Christmas Day Match-Up: Miami vs. New Orleans
With Miami’s Christmas Day game vs. the Pelicans tomorrow (and let’s be honest, the unofficial, yet universally recognized real start of the NBA season), now seems like a good time to take stock of what may be addling this Heat team most.
It was no secret coming into this season that Miami’s biggest offensive question mark would be their three-point shooting, and now as it’s played out for all to see, it seems clear that the off-season doubts concerning the team’s perimeter shooting had been entirely warranted.
In their last outing against the Pistons, Miami shot just 4 of 18 from three, while Detroit converted on 15 of their 29 three point attempts, ultimately besting the Heat 93-92. It’s the second time in as many matchups against Detroit that Miami has been severely outmatched from long range, and it’s become an all too common trend for the team throughout the season.
In a new league landscape in which the three has become more important than ever, the Heat rank 25th in three-point percentage, and looking at the teams ranked below them, Miami can’t like the company they’re keeping.

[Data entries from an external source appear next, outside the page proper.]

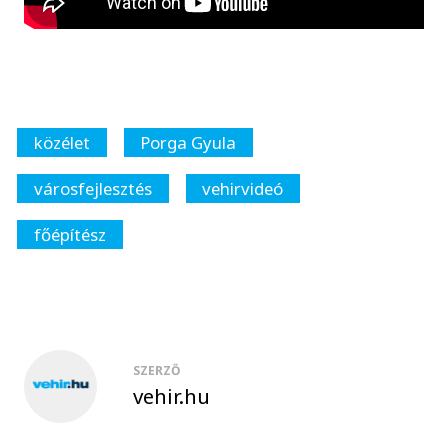
közélet
Porga Gyula
városfejlesztés
vehirvideó
főépítész
SZERZŐ
vehir.hu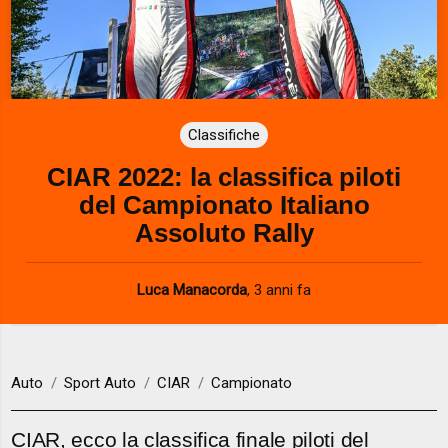
Classifiche
CIAR 2022: la classifica piloti
del Campionato Italiano
Assoluto Rally
Luca Manacorda
,
3 anni fa
Auto
Sport Auto
CIAR
Campionato
CIAR, ecco la classifica finale piloti del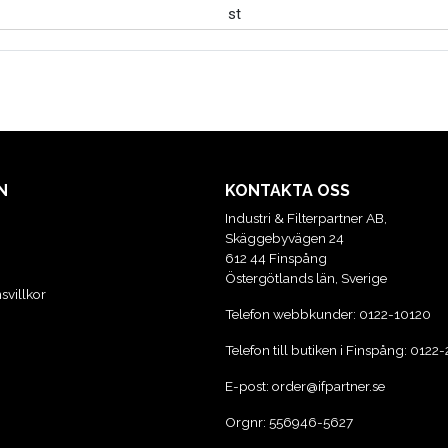
st
N
KONTAKTA OSS
Industri & Filterpartner AB,
Skäggebyvägen 24
612 44 Finspång
Östergötlands län, Sverige
svillkor
Telefon webbkunder:
0122-10120
Telefon till butiken i Finspång:
0122-
E-post:
order@ifpartner.se
Orgnr: 556946-5627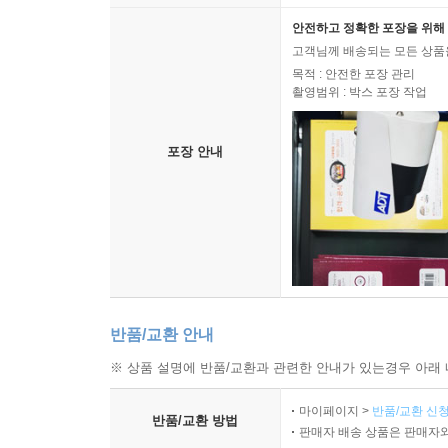
안전하고 정확한 포장을 위해 
고객님께 배송되는 모든 상품을
목적 : 안전한 포장 관리
촬영범위 : 박스 포장 작업
포장 안내
반품/교환 안내
※ 상품 설명에 반품/교환과 관련한 안내가 있는경우 아래 
마이페이지 >
반품/교환 신청
반품/교환 방법
판매자 배송 상품은 판매자와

The five teams shooting worse than Miami from three have a combined record of 41-108, and of those five teams, only Memphis would currently make the playoffs.

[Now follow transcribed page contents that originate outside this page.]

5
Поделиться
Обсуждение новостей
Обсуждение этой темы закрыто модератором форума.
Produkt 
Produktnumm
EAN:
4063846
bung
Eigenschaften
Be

With their best three-point shooter Tyler Johnson sidelined with a shoulder injury and players like Goran Dragic and Josh McRoberts (when he decides to shoot instead of throwing behind-the-back, through-the-legs bounce passes) shooting well below their career averages from deep, the team generally seems to lack a consistently dependable threat from deep.

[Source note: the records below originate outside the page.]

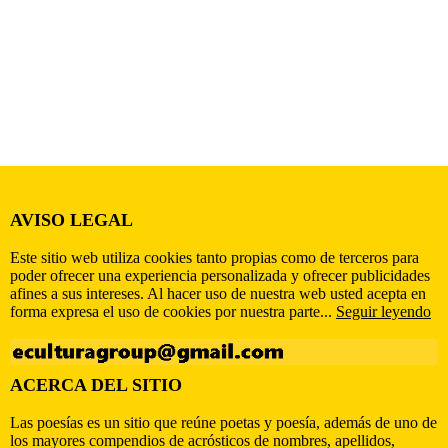
AVISO LEGAL
Este sitio web utiliza cookies tanto propias como de terceros para
poder ofrecer una experiencia personalizada y ofrecer publicidades
afines a sus intereses. Al hacer uso de nuestra web usted acepta en
forma expresa el uso de cookies por nuestra parte...
Seguir leyendo
ACERCA DEL SITIO
Las poesías es un sitio que reúne poetas y poesía, además de uno de
los mayores compendios de acrósticos de nombres, apellidos,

So where in lies the solution to Miami’s three point woes? Well it might just be on the team Miami plays tomorrow afternoon.
A couple of weeks ago, reports surfaced saying Pelicans stretch four Ryan Anderson was available and on the trade block. Shooting 39% from three and converting two threes per game, Anderson would be a huge coup for Miami and their bench. However, it remains in question whether Miami has the assets to complete a trade for Anderson.
Unless New Orleans is willing to part with Anderson for the expiring contract of Miami’s Chris Andersen in addition to some trade exceptions (which they’re almost certainly not), any trade for the Pelicans forward would almost certainly have to involve Heat forward Luol Deng in order to work out salary-wise.
So let’s look at these two side-by-side to see if the swap would be worthwhile for either team.
It seems entirely unlikely that the Pelicans would be willing to make this trade straight up, and while Miami would bolster their perimeter shooting, the team would lose one of their better perimeter defenders in Deng, thrusting either rookie Justise Winslow (shooting just 25% from three) or Gerald Green into the starting lineup. There may be some other configurations the two teams could tool around with, but the two key cogs of the trade above don’t seem to make much sense, especially for New Orleans.
If Miami is to truly compete in The East, the team is going to have to find a remedy to their three point ailments. Whether that remedy currently lies on their roster or in the form of a trade remains to be seen, but an issue that may hamper any potential trade is the team’s dearth of tradeable assets.
It’s difficult to envision a scenario in which a team would be willing to part with a valuable three-point shooter in return for the expiring contracts of Chris Andersen and Luol Deng, and with last season’s deadline swap for Goran Dragic, Miami doesn’t have a first round draft pick until 2018.